Il gesto suicida di un soggetto carcerato può avere vari significati, come sottolinea Baechler (1989):

  • Fuga: il soggetto, attentando alla propria vita, cerca di fuggire da una situazione percepita come insopportabile;
  • Lutto: il soggetto attenta alla propria vita in conseguenza della perdita (reale o immaginaria) di un effettivo elemento della sua personalità o dell’ambiente circostante;
  • Castigo: il soggetto attenta alla propria vita per espiare un errore o una colpa, reale o immaginaria;
  • Delitto: il soggetto attenta alla propria vita per trascinare con sè, nella morte, un’altra persona;
  • Vendetta: il soggetto attenta alla propria vita sia per provocare il rimorso altrui, sia per infliggere all’altro l’infamia della comunità;
  • Richiesta e ricatto: il soggetto attenta alla propria vita per far pressione sull’altro, ricattandolo;
  • Sacrificio e passaggio: il soggetto attenta alla propria vita per raggiungere un valore o una condizione percepita come superiore;
  • Ordalia e gioco: il soggetto attenta alla propria vita per mettere in gioco se stesso, e organizza una sorta di “sfida” al destino, in modo tale da rimettere la scelta tra la propria vita e la morte ad un’entità metafisica.

Vertigine da uscita

Quando il soggetto è in procinto di essere scarcerato, può essere pervaso da stati di ansia e di agitazione psico-motoria, oltre ad una polarizzazione su pensieri di vario genere (difficoltà della vita del mondo esterno, possibilità di reiterare il reato, timore di non essere in grado di tornare alla quotidianità, etc).

Il detenuto che sta per lasciare l’Istituto sperimenta la paura per ciò che possiamo definire “estraniamento“, ovvero l’incapacità di adeguarsi ai mutamenti della vita sociale e di conseguenza ad un nuovo contesto dopo la scarcerazione.

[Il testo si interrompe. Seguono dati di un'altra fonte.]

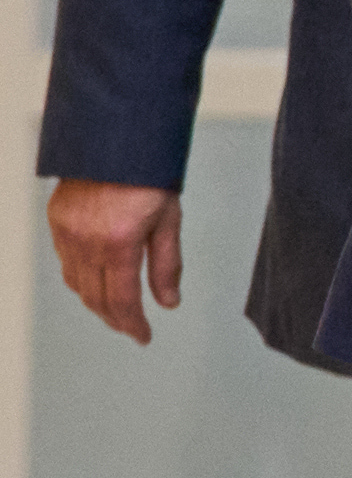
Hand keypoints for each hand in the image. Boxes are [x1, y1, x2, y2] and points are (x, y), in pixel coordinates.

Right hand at [47, 180, 182, 345]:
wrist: (115, 141)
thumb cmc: (147, 175)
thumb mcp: (169, 221)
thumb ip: (166, 266)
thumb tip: (168, 302)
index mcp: (119, 243)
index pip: (123, 300)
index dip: (133, 325)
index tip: (143, 336)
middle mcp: (87, 241)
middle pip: (97, 298)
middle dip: (115, 319)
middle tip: (132, 328)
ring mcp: (67, 232)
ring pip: (77, 284)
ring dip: (95, 303)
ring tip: (115, 312)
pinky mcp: (57, 221)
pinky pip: (66, 262)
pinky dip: (81, 280)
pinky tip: (95, 283)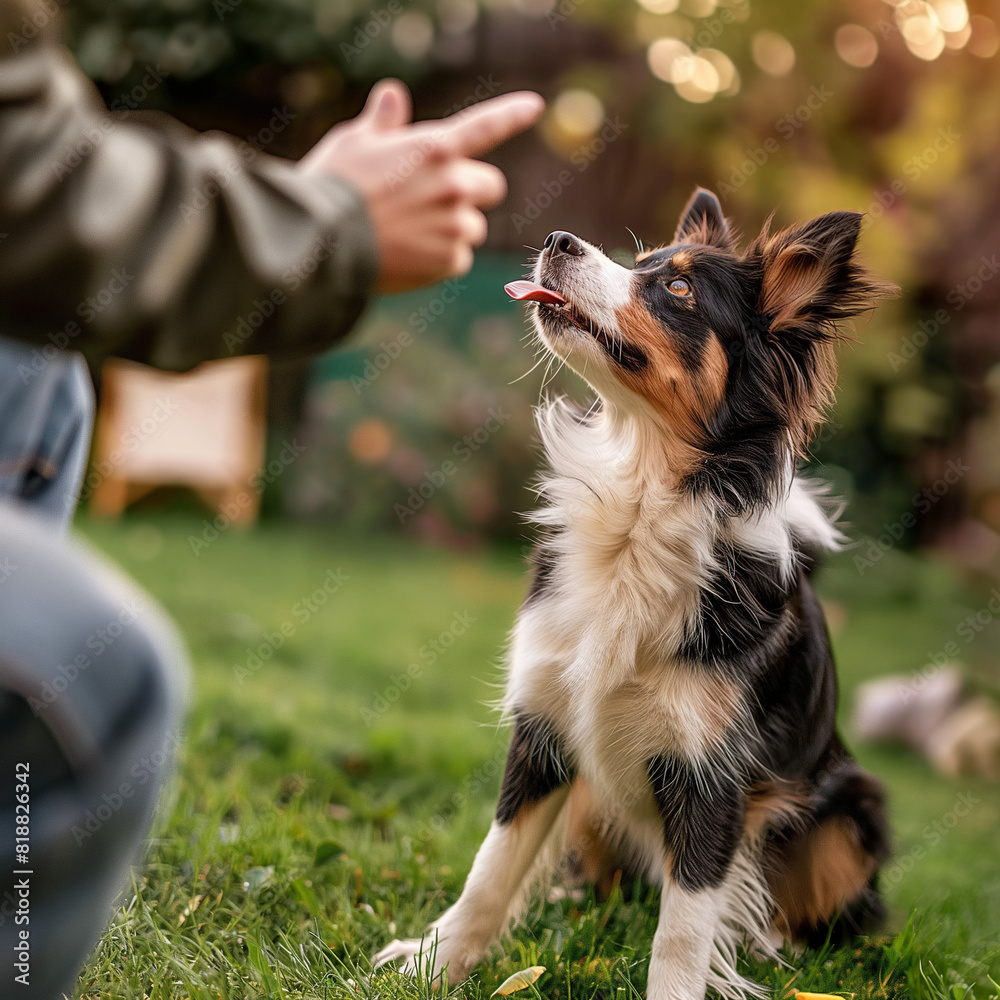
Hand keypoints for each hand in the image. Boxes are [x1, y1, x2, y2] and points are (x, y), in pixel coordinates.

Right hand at [301, 79, 543, 293]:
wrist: (321, 240)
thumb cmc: (332, 186)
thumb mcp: (354, 142)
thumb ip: (384, 123)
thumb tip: (394, 95)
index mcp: (435, 148)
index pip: (484, 126)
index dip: (511, 114)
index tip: (535, 106)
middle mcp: (454, 184)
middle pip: (490, 187)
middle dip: (469, 192)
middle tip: (433, 202)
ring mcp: (455, 224)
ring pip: (473, 227)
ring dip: (453, 229)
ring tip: (410, 234)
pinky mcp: (450, 260)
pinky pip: (458, 260)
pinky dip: (439, 260)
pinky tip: (408, 257)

Quando i sentimenti di inadeguatezza (rispetto al reinserimento sociale e/o familiare e al ripristino di un ruolo che è stato sospeso per un tempo) raggiungono un grado di angoscia molto alto, i soggetti possono ricorrere a comportamenti autolesivi o a veri e propri tentativi di suicidio.

Alcuni soggetti, la maggior parte di loro anziani, senza famiglia e con scarse possibilità di reinserimento sociale/lavorativo, vivono con particolare sconforto la separazione dall’istituzione che viene percepita, paradossalmente, quale luogo sicuro. Spesso vengono agiti comportamenti tesi a rimandare la scarcerazione.